Lieber Patrick, ich bin durch Heuschnupfen und familiäre Umstände an das Heim gebunden und dedhalb naturgemäss auch am Rechner, aber morgen fahre ich weg und schaue höchstens mal schnell nach Kommentaren. Natürlich ist immer die Frage, wo man die Grenze zieht, aber es gibt einen riesigen Unterschied, ob ich die Realität oder die Literatur auf technischer Basis in das Netz trage, oder ob ich die Technik zur Kultur meines Lebens mache. Ist die Technik mein Mittel oder schon meine Ersatzreligion? ich habe nichts gegen die Technik, aber nich interessiert nun mal jedes Rennradschaltwerk mehr, als ein Rechner. Solange es kein Apple ist, schreibe ich darauf.
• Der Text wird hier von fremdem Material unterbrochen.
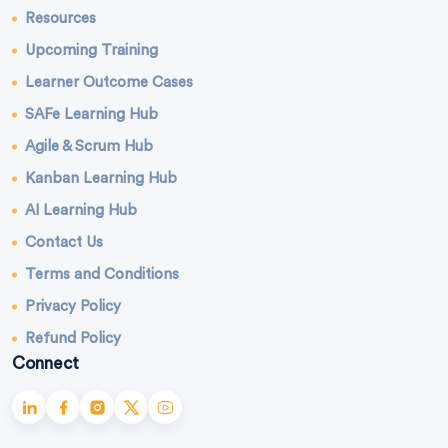
Resources
Upcoming Training
Learner Outcome Cases
SAFe Learning Hub
Agile & Scrum Hub
Kanban Learning Hub
AI Learning Hub
Contact Us
Terms and Conditions
Privacy Policy
Refund Policy
Connect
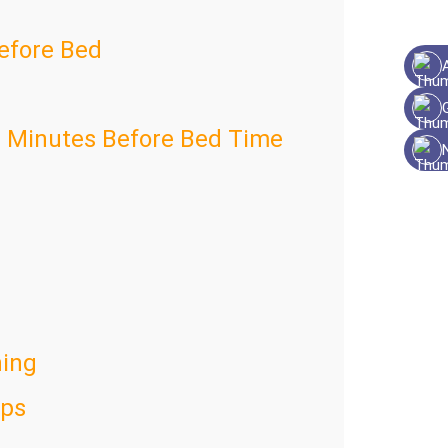
Before Bed
0 Minutes Before Bed Time
ing
aps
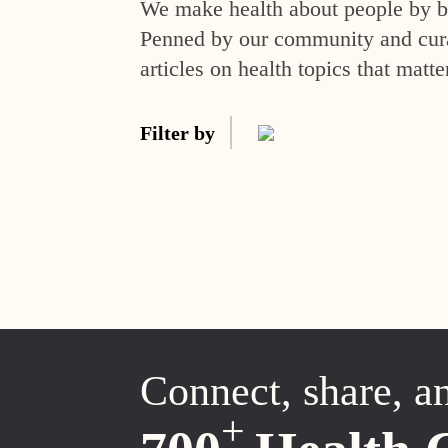
We make health about people by br
Penned by our community and curat
articles on health topics that matte
Filter by
Connect, share, a
+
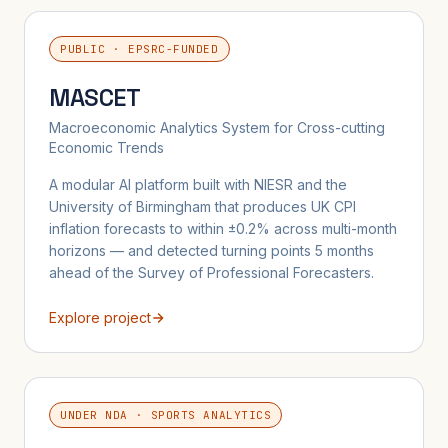
PUBLIC · EPSRC-FUNDED
MASCET
Macroeconomic Analytics System for Cross-cutting
Economic Trends
A modular AI platform built with NIESR and the
University of Birmingham that produces UK CPI
inflation forecasts to within ±0.2% across multi-month
horizons — and detected turning points 5 months
ahead of the Survey of Professional Forecasters.
Explore project
UNDER NDA · SPORTS ANALYTICS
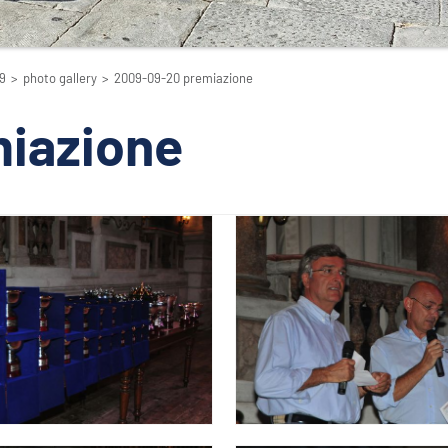
9
>
photo gallery
>
2009-09-20 premiazione
iazione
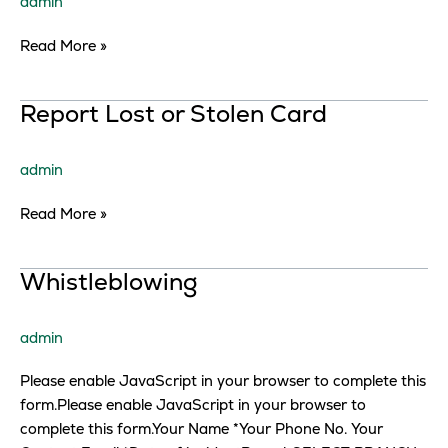
admin
Read More »
Report
Report Lost or Stolen Card
Lost
or
admin
Stolen
Card
Read More »
Whistleblowing
Whistleblowing
admin
Please enable JavaScript in your browser to complete this
form.Please enable JavaScript in your browser to
complete this form.Your Name *Your Phone No. Your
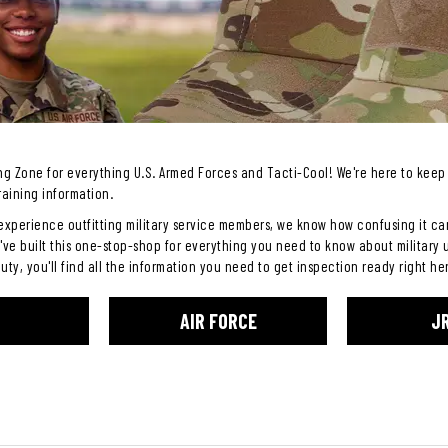
g Zone for everything U.S. Armed Forces and Tacti-Cool! We're here to keep 
raining information.
experience outfitting military service members, we know how confusing it can 
've built this one-stop-shop for everything you need to know about military 
duty, you'll find all the information you need to get inspection ready right he
AIR FORCE
J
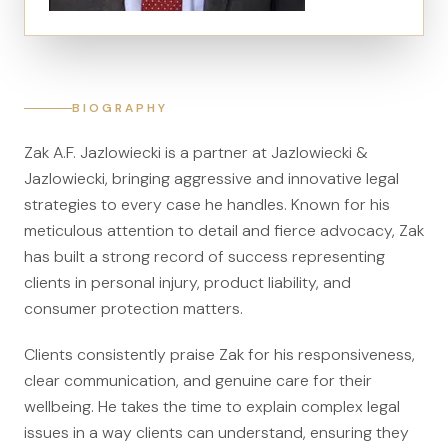
Canadians Injured in USA
U.S. Disaster Map
Wrongful Death
BIOGRAPHY
Legal Malpractice
Zak A.F. Jazlowiecki is a partner at Jazlowiecki &
Mass Disasters
Jazlowiecki, bringing aggressive and innovative legal
E&P Travel Bus Crash
strategies to every case he handles. Known for his
meticulous attention to detail and fierce advocacy, Zak
Nippon Dynawave/Longview
has built a strong record of success representing
MMA/Garden Grove
clients in personal injury, product liability, and
PFOA/Vermont
consumer protection matters.
Social Media Harm
Clients consistently praise Zak for his responsiveness,
clear communication, and genuine care for their
Mesothelioma
wellbeing. He takes the time to explain complex legal
Mesothelioma Lawyers
issues in a way clients can understand, ensuring they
Ich weiß ja was du meinst und sehe es aus einem anderen Blickwinkel sicherlich ähnlich. Wie gesagt, mir lag die Metapher irgendwie quer.
In diesem Sinne, eine schöne rAusfahrt!
Solange es kein Apple ist, schreibe ich darauf.
Man merkt, daß Du noch nie an einem gut ausgebauten MacPro gesessen hast ;-) Aber paßt scho – Apple-Rechner sind schließlich vorwiegend fürs Audiovisuelle zuständig.